## Excerpt to read
------------

Our female Pyr loves her dog house. Our male Pyr loves to sprawl out in the open and only takes shelter when it is a pouring rain. We moved here when Trip was just a puppy and it snowed 3 times in the first month. This is my favorite puppy picture of him.






Your Maisy will soon know how good she has it now. Just keep up the spoiling, it ain't hard to do...... Ham...... oh yeah!


----------



## Mike CHS (Nov 20, 2016)

That puppy picture needs to be framed if it isn't already.


----------



## Bruce (Nov 20, 2016)

One of our cats loves ham, the other 2 won't eat people food (which isn't a bad thing!). I call Rascal my "lunch cat" (*). She comes as soon as she hears me getting a plate anywhere near lunch time (which could be 11 AM or 2 PM). She is nearly silent when she meows. "Do you want ham Rascal?" meooow

* she is actually my wife's cat but I'm home all day and she is at work


----------



## Southern by choice (Nov 20, 2016)

I really like what I am hearing about your LGD!  

I am not great at keeping up with everyone's journals so I may be missing something here. Don't you have a barn? Eventually she will want to be in the barn (or around the barn) with the sheep. She seems to have discernment about the sheep and their acceptance of her.
I love that she and you are developing that partnership. I like how you are working with her cues. 

LOVE that she doesn't take strange food. My field dogs don't either and I like it that way. They cannot be bribed.
They do know if they come in the house then that food is safe but even so some of them, like Amy, are still extremely hesitant. 
Our Pyrs are notorious for taking FOREVER to eat a little piece of cheese.

Badger being retired to the house no longer takes all day to eat chicken etc. As you might recall he ate an entire roast completely unnoticed. 

Maisy is a young dog and doing very well. This is what I like to see. I expect this from all my dogs.

Has she gone through lambing before?


----------



## Mike CHS (Nov 20, 2016)

------------

## Exercise 1
Put everything from the start of the records down through the line containing "dist [0.037294, -0.012576]" into a JSON list of strings, one string per line, with blank lines left out. Leave the pictures out of the list.

[Saved data entries]
------------

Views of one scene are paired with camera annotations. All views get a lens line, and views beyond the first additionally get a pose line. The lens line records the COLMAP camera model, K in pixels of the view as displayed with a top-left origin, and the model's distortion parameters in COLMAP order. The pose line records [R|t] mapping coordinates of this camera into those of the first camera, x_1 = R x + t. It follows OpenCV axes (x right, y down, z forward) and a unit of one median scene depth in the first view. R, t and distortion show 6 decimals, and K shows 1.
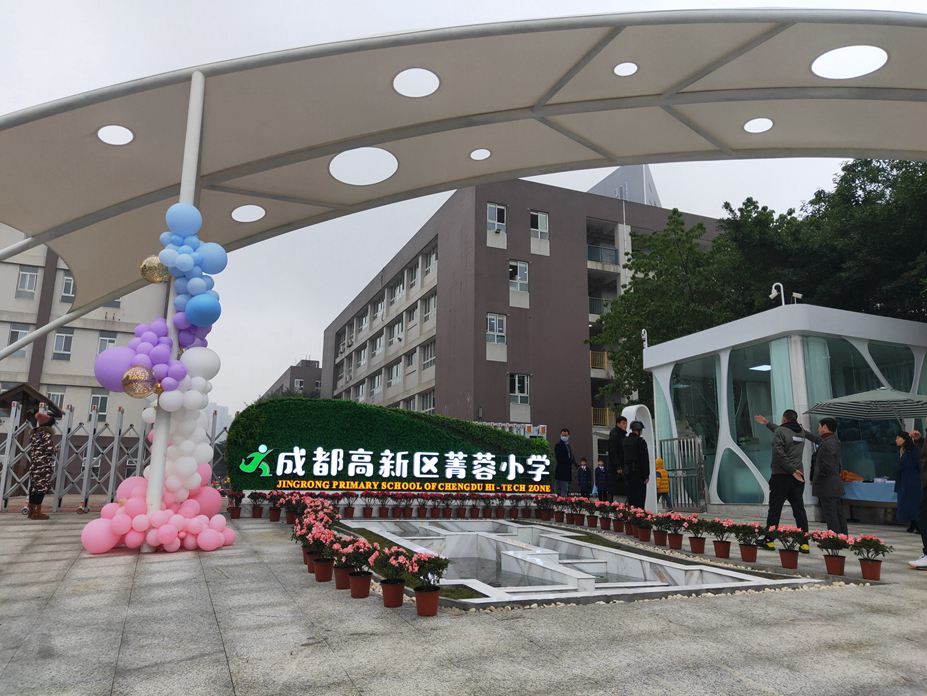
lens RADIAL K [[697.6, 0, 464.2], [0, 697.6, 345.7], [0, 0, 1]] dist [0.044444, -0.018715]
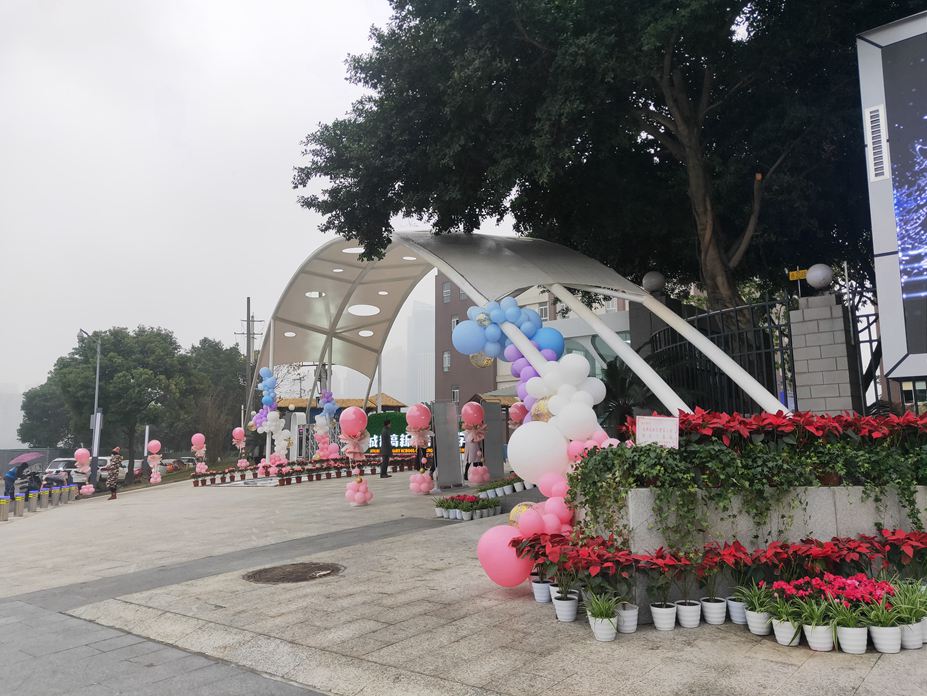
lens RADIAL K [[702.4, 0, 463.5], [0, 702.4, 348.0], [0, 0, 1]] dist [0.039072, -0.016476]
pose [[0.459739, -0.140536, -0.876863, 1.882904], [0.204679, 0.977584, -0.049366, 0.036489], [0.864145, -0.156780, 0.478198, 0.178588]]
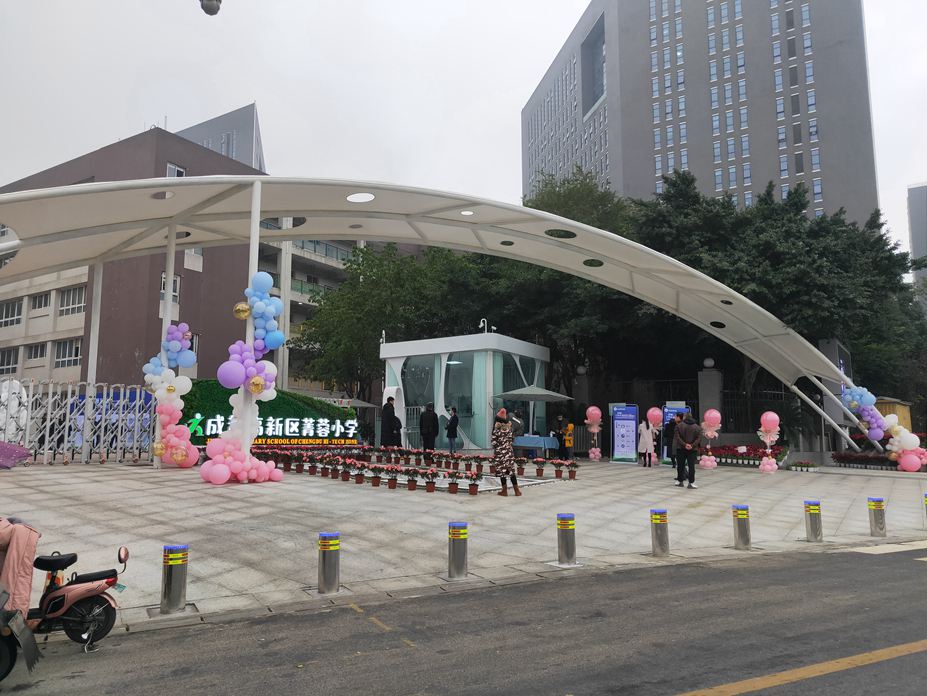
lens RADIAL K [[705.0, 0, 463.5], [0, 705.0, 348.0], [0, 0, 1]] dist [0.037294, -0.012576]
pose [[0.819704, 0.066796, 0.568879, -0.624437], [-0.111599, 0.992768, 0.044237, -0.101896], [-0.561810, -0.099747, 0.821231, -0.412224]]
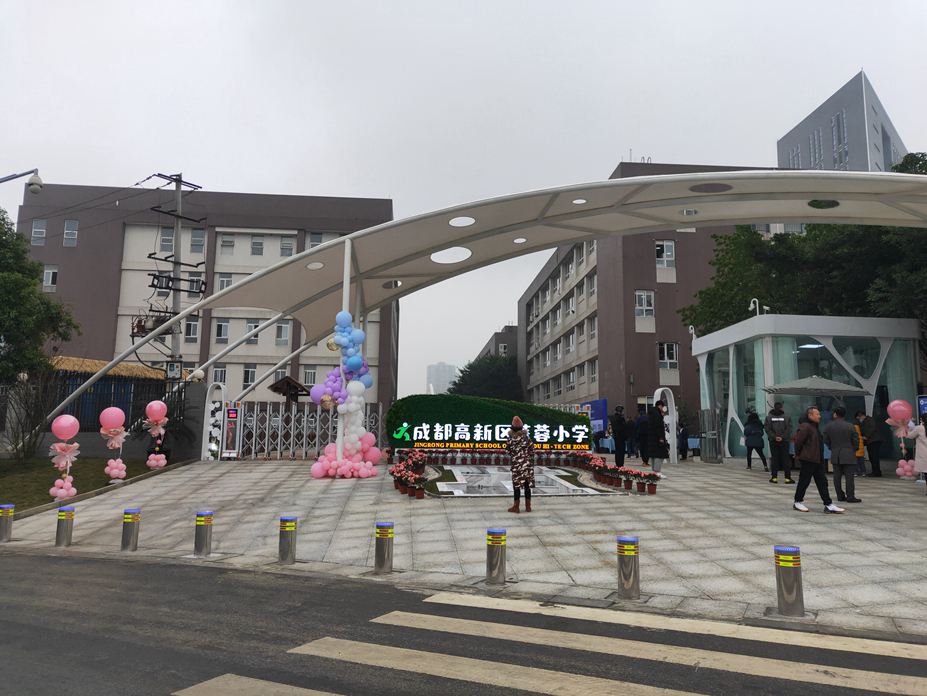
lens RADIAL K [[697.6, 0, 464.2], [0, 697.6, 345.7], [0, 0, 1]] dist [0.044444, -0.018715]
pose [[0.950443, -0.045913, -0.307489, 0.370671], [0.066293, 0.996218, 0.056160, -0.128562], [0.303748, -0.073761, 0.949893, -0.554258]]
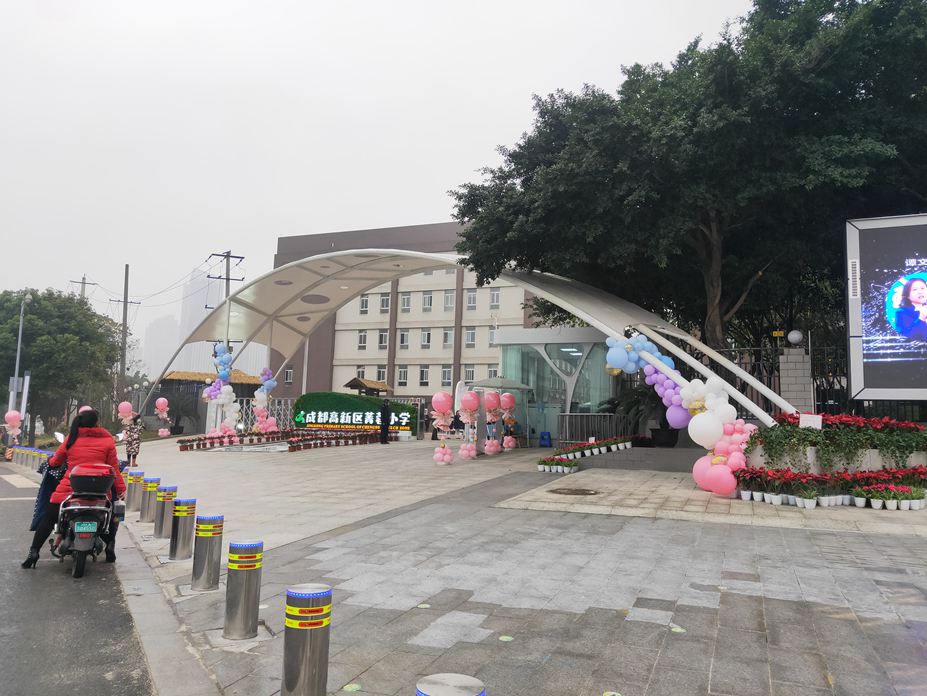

------------

## Exercise 2
Continue the forum thread about the Great Pyrenees dogs from the point where it stops.

## Output 1
[
  "Views of one scene are paired with camera annotations. All views get a lens line, and views beyond the first additionally get a pose line. The lens line records the COLMAP camera model, K in pixels of the view as displayed with a top-left origin, and the model's distortion parameters in COLMAP order. The pose line records [R|t] mapping coordinates of this camera into those of the first camera, x_1 = R x + t. It follows OpenCV axes (x right, y down, z forward) and a unit of one median scene depth in the first view. R, t and distortion show 6 decimals, and K shows 1.",
  "lens RADIAL K [[697.6, 0, 464.2], [0, 697.6, 345.7], [0, 0, 1]] dist [0.044444, -0.018715]",
  "lens RADIAL K [[702.4, 0, 463.5], [0, 702.4, 348.0], [0, 0, 1]] dist [0.039072, -0.016476]",
  "pose [[0.459739, -0.140536, -0.876863, 1.882904], [0.204679, 0.977584, -0.049366, 0.036489], [0.864145, -0.156780, 0.478198, 0.178588]]",
  "lens RADIAL K [[705.0, 0, 463.5], [0, 705.0, 348.0], [0, 0, 1]] dist [0.037294, -0.012576]"
]

## Output 2
She has been through a lambing before.  The folks we got her from got her at 4 months old (they were starting to lamb) and also a 3 year old at the same time.  It turned out they were mislead and the 3 year old wanted people and nothing to do with sheep.  I'm not sure what I would have done in the same situation but she was the only dog in a pasture with 60 sheep and their lambs by herself at 4 months old.

We are going to watch her but want to trust her.  She is still so much of a puppy but so far she has been perfect.  We are building a creep feeder in one of our shelters so their pen has been reduced in size for a couple of days.


----------



## Southern by choice (Nov 20, 2016)

I am sure she will do fine. 
I know you  have seen me post about this before but it really is best if you can tech her NOT to eat the placenta.


----------



## Mike CHS (Nov 20, 2016)

I had to go back in this thread to verify that we got Maisy o


 n the 10th because she has been with these sheep for ONLY 10 days.  Other than when she decides they need to move somewhere other than where they are she moves around them ignored.  In this picture you may have to look close but she is the bundle of white to the right side of the feeder.  When I went to get the camera there was a ewe laying down on each side of her but they got up when they saw me since it was close to alfalfa time.
I wrote this earlier today and evidently didn't hit Post Reply.


----------



## Mike CHS (Nov 24, 2016)

It looks like I need to add some electric wire to our fence.  We went out to feed everyone awhile ago and Maisy was not in the pen.  We don't know how long she was out or where she went but she came back home when we called her (finally) .  No digging spots were found and all the gates were still secure so we can only guess that she jumped the fence.  I was pretty sure she had the ability to jump the fence but up until today she hasn't tried.


----------



## frustratedearthmother (Nov 24, 2016)

OH boy....


----------



## Ferguson K (Nov 24, 2016)

Uh oh. Good thing she comes when called!


----------



## Mike CHS (Nov 24, 2016)

I can't blame her but we do need to get the bigger pasture finished.  You can tell by the way she patrols that she wants to guard everything she can see.  I am glad that we do all the loving on her or we might have seen the last of her.  Around here loose dogs get shot so I'll start working on electric and pasture fence tomorrow.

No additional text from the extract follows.